- _Recorded data_

==============================

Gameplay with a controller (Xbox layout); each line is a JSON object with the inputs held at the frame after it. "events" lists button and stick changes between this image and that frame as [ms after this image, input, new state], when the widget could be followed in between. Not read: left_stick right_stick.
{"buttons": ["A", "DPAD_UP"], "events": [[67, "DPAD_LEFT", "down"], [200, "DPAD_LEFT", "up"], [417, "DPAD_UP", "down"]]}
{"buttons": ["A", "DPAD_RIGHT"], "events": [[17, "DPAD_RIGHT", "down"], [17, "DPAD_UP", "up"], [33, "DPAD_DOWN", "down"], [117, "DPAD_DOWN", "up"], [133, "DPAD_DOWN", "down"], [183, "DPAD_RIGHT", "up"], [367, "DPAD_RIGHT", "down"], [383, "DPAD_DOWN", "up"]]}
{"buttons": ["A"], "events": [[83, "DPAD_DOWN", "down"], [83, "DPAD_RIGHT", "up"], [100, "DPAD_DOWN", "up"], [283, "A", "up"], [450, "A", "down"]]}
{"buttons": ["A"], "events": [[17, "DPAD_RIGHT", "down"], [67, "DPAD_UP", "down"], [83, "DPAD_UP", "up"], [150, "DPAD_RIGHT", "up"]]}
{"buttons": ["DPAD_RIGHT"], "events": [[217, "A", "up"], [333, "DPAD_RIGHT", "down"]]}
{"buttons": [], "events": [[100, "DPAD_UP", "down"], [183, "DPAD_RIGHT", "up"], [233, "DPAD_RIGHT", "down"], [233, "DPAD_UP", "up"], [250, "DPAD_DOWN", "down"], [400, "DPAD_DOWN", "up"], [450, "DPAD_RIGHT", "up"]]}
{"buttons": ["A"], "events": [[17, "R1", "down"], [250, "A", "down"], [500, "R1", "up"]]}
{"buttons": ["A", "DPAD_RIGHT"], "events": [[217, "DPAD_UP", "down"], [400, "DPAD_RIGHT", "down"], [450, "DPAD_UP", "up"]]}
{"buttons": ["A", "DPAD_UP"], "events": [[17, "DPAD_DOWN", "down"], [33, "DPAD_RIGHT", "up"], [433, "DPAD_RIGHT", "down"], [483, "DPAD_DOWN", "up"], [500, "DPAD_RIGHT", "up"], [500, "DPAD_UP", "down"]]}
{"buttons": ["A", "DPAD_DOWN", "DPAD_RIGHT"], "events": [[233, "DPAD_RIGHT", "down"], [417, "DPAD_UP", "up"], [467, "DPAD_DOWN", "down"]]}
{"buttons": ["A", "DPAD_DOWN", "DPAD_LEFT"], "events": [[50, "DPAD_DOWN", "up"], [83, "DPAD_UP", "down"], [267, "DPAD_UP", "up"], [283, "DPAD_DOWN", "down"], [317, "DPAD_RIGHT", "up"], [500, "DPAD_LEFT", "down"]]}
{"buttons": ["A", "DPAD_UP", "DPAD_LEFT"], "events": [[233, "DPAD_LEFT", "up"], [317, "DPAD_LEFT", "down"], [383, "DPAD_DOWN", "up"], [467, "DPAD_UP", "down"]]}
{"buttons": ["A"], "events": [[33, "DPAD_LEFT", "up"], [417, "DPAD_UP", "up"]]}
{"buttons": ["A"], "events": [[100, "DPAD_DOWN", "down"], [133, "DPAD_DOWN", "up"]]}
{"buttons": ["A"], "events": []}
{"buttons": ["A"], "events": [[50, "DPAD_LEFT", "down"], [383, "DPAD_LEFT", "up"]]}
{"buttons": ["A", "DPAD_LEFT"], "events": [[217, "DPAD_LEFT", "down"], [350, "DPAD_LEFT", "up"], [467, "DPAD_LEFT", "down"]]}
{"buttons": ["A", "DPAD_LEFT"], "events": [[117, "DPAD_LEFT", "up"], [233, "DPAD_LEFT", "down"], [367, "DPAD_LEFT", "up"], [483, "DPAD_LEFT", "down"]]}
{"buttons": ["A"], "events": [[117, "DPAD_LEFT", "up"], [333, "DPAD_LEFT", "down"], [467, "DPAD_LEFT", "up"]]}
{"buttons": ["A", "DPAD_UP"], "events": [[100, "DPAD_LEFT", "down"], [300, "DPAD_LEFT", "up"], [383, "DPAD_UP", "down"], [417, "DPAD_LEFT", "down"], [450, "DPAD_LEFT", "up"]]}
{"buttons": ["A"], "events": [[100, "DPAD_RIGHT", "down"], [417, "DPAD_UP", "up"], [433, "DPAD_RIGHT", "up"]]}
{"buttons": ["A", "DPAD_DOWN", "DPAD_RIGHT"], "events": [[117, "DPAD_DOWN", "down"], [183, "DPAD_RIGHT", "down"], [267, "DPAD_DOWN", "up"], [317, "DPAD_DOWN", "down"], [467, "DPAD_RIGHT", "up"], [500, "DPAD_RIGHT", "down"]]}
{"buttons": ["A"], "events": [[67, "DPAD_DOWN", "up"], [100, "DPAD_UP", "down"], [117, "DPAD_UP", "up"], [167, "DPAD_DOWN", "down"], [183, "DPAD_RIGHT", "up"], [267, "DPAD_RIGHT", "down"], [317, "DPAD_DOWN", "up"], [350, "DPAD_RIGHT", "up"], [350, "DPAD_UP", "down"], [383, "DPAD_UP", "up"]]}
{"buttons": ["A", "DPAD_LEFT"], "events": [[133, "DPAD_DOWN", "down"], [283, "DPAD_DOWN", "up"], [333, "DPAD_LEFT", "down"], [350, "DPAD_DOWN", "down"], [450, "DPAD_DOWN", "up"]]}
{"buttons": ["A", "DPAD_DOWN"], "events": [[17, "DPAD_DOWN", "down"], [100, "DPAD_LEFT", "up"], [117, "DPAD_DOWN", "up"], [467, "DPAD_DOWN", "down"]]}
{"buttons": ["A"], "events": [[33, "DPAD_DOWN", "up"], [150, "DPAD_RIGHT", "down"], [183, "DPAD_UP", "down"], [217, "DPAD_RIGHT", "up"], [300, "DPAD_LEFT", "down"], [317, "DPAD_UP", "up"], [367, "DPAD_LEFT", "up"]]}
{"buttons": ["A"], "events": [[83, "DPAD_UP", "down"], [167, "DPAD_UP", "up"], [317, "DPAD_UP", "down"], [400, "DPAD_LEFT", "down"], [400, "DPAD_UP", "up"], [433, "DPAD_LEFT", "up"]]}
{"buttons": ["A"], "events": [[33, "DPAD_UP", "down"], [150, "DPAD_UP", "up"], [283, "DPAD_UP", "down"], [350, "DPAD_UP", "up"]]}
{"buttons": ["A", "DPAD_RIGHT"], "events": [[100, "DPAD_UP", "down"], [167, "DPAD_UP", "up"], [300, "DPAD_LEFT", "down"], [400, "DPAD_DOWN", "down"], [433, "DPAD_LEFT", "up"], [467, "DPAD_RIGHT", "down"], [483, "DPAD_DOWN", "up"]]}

==============================

- _What to produce_
Retype the entries exactly, including every line.

- _Exercise answer_
Gameplay with a controller (Xbox layout); each line is a JSON object with the inputs held at the frame after it. "events" lists button and stick changes between this image and that frame as [ms after this image, input, new state], when the widget could be followed in between. Not read: left_stick right_stick.
{"buttons": ["A", "DPAD_UP"], "events": [[67, "DPAD_LEFT", "down"], [200, "DPAD_LEFT", "up"], [417, "DPAD_UP", "down"]]}
{"buttons": ["A", "DPAD_RIGHT"], "events": [[17, "DPAD_RIGHT", "down"], [17, "DPAD_UP", "up"], [33, "DPAD_DOWN", "down"], [117, "DPAD_DOWN", "up"], [133, "DPAD_DOWN", "down"], [183, "DPAD_RIGHT", "up"], [367, "DPAD_RIGHT", "down"], [383, "DPAD_DOWN", "up"]]}
{"buttons": ["A"], "events": [[83, "DPAD_DOWN", "down"], [83, "DPAD_RIGHT", "up"], [100, "DPAD_DOWN", "up"], [283, "A", "up"], [450, "A", "down"]]}
{"buttons": ["A"], "events": [[17, "DPAD_RIGHT", "down"], [67, "DPAD_UP", "down"], [83, "DPAD_UP", "up"], [150, "DPAD_RIGHT", "up"]]}
{"buttons": ["DPAD_RIGHT"], "events": [[217, "A", "up"], [333, "DPAD_RIGHT", "down"]]}
{"buttons": [], "events": [[100, "DPAD_UP", "down"], [183, "DPAD_RIGHT", "up"], [233, "DPAD_RIGHT", "down"], [233, "DPAD_UP", "up"], [250, "DPAD_DOWN", "down"], [400, "DPAD_DOWN", "up"], [450, "DPAD_RIGHT", "up"]]}
{"buttons": ["A"], "events": [[17, "R1", "down"], [250, "A", "down"], [500, "R1", "up"]]}
{"buttons": ["A", "DPAD_RIGHT"], "events": [[217, "DPAD_UP", "down"], [400, "DPAD_RIGHT", "down"], [450, "DPAD_UP", "up"]]}
{"buttons": ["A", "DPAD_UP"], "events": [[17, "DPAD_DOWN", "down"], [33, "DPAD_RIGHT", "up"], [433, "DPAD_RIGHT", "down"], [483, "DPAD_DOWN", "up"], [500, "DPAD_RIGHT", "up"], [500, "DPAD_UP", "down"]]}
{"buttons": ["A", "DPAD_DOWN", "DPAD_RIGHT"], "events": [[233, "DPAD_RIGHT", "down"], [417, "DPAD_UP", "up"], [467, "DPAD_DOWN", "down"]]}
{"buttons": ["A", "DPAD_DOWN", "DPAD_LEFT"], "events": [[50, "DPAD_DOWN", "up"], [83, "DPAD_UP", "down"], [267, "DPAD_UP", "up"], [283, "DPAD_DOWN", "down"], [317, "DPAD_RIGHT", "up"], [500, "DPAD_LEFT", "down"]]}
{"buttons": ["A", "DPAD_UP", "DPAD_LEFT"], "events": [[233, "DPAD_LEFT", "up"], [317, "DPAD_LEFT", "down"], [383, "DPAD_DOWN", "up"], [467, "DPAD_UP", "down"]]}
{"buttons": ["A"], "events": [[33, "DPAD_LEFT", "up"], [417, "DPAD_UP", "up"]]}
{"buttons": ["A"], "events": [[100, "DPAD_DOWN", "down"], [133, "DPAD_DOWN", "up"]]}
{"buttons": ["A"], "events": []}
{"buttons": ["A"], "events": [[50, "DPAD_LEFT", "down"], [383, "DPAD_LEFT", "up"]]}
{"buttons": ["A", "DPAD_LEFT"], "events": [[217, "DPAD_LEFT", "down"], [350, "DPAD_LEFT", "up"], [467, "DPAD_LEFT", "down"]]}
{"buttons": ["A", "DPAD_LEFT"], "events": [[117, "DPAD_LEFT", "up"], [233, "DPAD_LEFT", "down"], [367, "DPAD_LEFT", "up"], [483, "DPAD_LEFT", "down"]]}
{"buttons": ["A"], "events": [[117, "DPAD_LEFT", "up"], [333, "DPAD_LEFT", "down"], [467, "DPAD_LEFT", "up"]]}
{"buttons": ["A", "DPAD_UP"], "events": [[100, "DPAD_LEFT", "down"], [300, "DPAD_LEFT", "up"], [383, "DPAD_UP", "down"], [417, "DPAD_LEFT", "down"], [450, "DPAD_LEFT", "up"]]}
{"buttons": ["A"], "events": [[100, "DPAD_RIGHT", "down"], [417, "DPAD_UP", "up"], [433, "DPAD_RIGHT", "up"]]}
{"buttons": ["A", "DPAD_DOWN", "DPAD_RIGHT"], "events": [[117, "DPAD_DOWN", "down"], [183, "DPAD_RIGHT", "down"], [267, "DPAD_DOWN", "up"], [317, "DPAD_DOWN", "down"], [467, "DPAD_RIGHT", "up"], [500, "DPAD_RIGHT", "down"]]}
{"buttons": ["A"], "events": [[67, "DPAD_DOWN", "up"], [100, "DPAD_UP", "down"], [117, "DPAD_UP", "up"], [167, "DPAD_DOWN", "down"], [183, "DPAD_RIGHT", "up"], [267, "DPAD_RIGHT", "down"], [317, "DPAD_DOWN", "up"], [350, "DPAD_RIGHT", "up"], [350, "DPAD_UP", "down"], [383, "DPAD_UP", "up"]]}
{"buttons": ["A", "DPAD_LEFT"], "events": [[133, "DPAD_DOWN", "down"], [283, "DPAD_DOWN", "up"], [333, "DPAD_LEFT", "down"], [350, "DPAD_DOWN", "down"], [450, "DPAD_DOWN", "up"]]}
{"buttons": ["A", "DPAD_DOWN"], "events": [[17, "DPAD_DOWN", "down"], [100, "DPAD_LEFT", "up"], [117, "DPAD_DOWN", "up"], [467, "DPAD_DOWN", "down"]]}
{"buttons": ["A"], "events": [[33, "DPAD_DOWN", "up"], [150, "DPAD_RIGHT", "down"], [183, "DPAD_UP", "down"], [217, "DPAD_RIGHT", "up"], [300, "DPAD_LEFT", "down"], [317, "DPAD_UP", "up"], [367, "DPAD_LEFT", "up"]]}
{"buttons": ["A"], "events": [[83, "DPAD_UP", "down"], [167, "DPAD_UP", "up"], [317, "DPAD_UP", "down"], [400, "DPAD_LEFT", "down"], [400, "DPAD_UP", "up"], [433, "DPAD_LEFT", "up"]]}
{"buttons": ["A"], "events": [[33, "DPAD_UP", "down"], [150, "DPAD_UP", "up"], [283, "DPAD_UP", "down"], [350, "DPAD_UP", "up"]]}
{"buttons": ["A", "DPAD_RIGHT"], "events": [[100, "DPAD_UP", "down"], [167, "DPAD_UP", "up"], [300, "DPAD_LEFT", "down"], [400, "DPAD_DOWN", "down"], [433, "DPAD_LEFT", "up"], [467, "DPAD_RIGHT", "down"], [483, "DPAD_DOWN", "up"]]}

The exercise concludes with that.